Economia

Crise ainda não chegou à venda de automóveis mas já espreita

Crise ainda não chegou à venda de automóveis mas já espreita

 

Rui Jorge Cabral   Regional   25 de Nov de 2008, 10:14

Crescimento praticamente “zero” nas vendas nos últimos 12 meses, subida artificial no Verão inflacionada pelas “rent-a-car”, maiores restrições na concessão de crédito por parte dos bancos e dificuldade em escoar os veículos usados são factores que fazem antever um 2009 difícil para o sector
Não podia ser mais enganador  o aumento de 14 por cento na venda de automóveis novos nos Açores entre os meses de Julho e Setembro deste ano. Um aumento que se deveu sobretudo à habitual renovação de frotas por parte das “rent-a-car”, muitas delas integradas em grupos também concessionários de marcas. Mas a realidade dos últimos doze meses indica um tímido crescimento de apenas 0,6 por cento, que poderá até ser absorvido nos últimos três meses do ano se os Açores começarem já a sentir os efeitos da crise mundial que afecta neste momento o sector automóvel, com fortes quebras de vendas e reduções na produção. 
“Numa conjuntura que não é favorável, o mercado automóvel é sempre dos primeiros a ressentir-se, porque as pessoas podem adiar para uma altura melhor a compra de um carro novo”, afirma ao Açoriano Oriental Duarte Silva, director-geral da CentrumAçor. Antero Rego, gerente do Grupo Ilha Verde para o sector automóvel, é mais prudente. “Ainda é cedo para tirarmos conclusões, porque agora é fácil dizer que qualquer variação negativa na venda de automóveis tem como causa a crise internacional”, refere, ao mesmo tempo que lança o alerta: a crise no sector automóvel já se verifica desde 2003, ano em que as vendas de automóveis em Portugal bateram no fundo “e ainda não levantaram”, lamenta.
A maior dificuldade está, segundo Antero Rego, “no travão que os bancos - aí sim, devido à crise financeira -  estão a colocar nos créditos à compra de automóveis, sentindo-se aí mais dificuldade naquele cliente que há uns tempos atrás ainda tinha crédito mas que agora já não o tem”, afirma.

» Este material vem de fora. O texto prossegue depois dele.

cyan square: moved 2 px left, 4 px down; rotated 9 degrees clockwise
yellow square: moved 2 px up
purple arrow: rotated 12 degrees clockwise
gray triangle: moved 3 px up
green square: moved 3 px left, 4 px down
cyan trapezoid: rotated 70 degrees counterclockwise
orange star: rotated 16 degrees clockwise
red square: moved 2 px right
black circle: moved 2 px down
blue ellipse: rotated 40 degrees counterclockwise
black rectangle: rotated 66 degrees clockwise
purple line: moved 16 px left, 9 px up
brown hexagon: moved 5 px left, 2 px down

Uma visão que também é partilhada pelo director-geral da CentrumAçor, Duarte Silva, que nota uma retracção dos bancos em relação ao crédito automóvel, com os automóveis da gama média/baixa - de longe os mais vendidos nos Açores - a serem os mais penalizados.
O administrador da 296 - Comércio Automóvel, João Medeiros, lembra o ano anémico que os Açores estão a enfrentar na venda de automóveis novos, apenas com uma subida muito anormal no mês de Julho, que João Medeiros associa ao fenómeno “rent-a-car”, com uma renovação de frotas que diz “distorcer” as estatísticas de vendas de viaturas novas nos Açores, uma vez que essas vendas não são feitas directamente para o mercado particular.
João Medeiros acredita que o mercado já se ressente da situação de crise por que passa actualmente a indústria automóvel e admite que o mês de Dezembro deste ano não venha a ser aquele tradicional mês de aumento de vendas, antevendo até que 2009 venha a ser também um ano difícil. A comprová-lo está outro aspecto que nem sempre é falado mas que conta muito para as empresas do sector automóvel, que é o pós-venda. “Existe já algum decréscimo na procura de peças e de serviços de oficina e isso demonstra logo um aperto na tesouraria das famílias”, afirma o administrador da 296 - Comércio Automóvel.
Outro factor limitador da venda de automóveis novos em Portugal é a excessiva carga fiscal. Um velho problema que teima em manter-se, com os agentes do sector a considerarem que o automóvel é mesmo uma grande fonte de renda para o Estado.  “Não é a primeira vez que o Governo utiliza o sector automóvel, através dos seus impostos, para colmatar algumas das suas deficiências orçamentais”, lamenta Duarte Silva, da CentrumAçor. “Se o preço dos carros fosse mais em conta, as pessoas comprariam carros em ciclos de anos mais curtos, teríamos mais segurança e o próprio Estado arrecadaria mais impostos, resultantes das maiores vendas, apesar da menor taxação”, garante por seu lado Antero Rego, do Grupo Ilha Verde.
Por fim, também a venda de usados se está a ressentir, talvez com excepção do mercado dos chamados “seminovos”. Para Antero Rego, o problema neste mercado está sobretudo no crescimento do número de empresas de venda de automóveis usados e na “concorrência desleal” que essas promovem ao não garantirem as mesmas condições que os stands de marca. Mas também o aperto na concessão de crédito  contribui para que o mercado de usados esteja a retrair-se.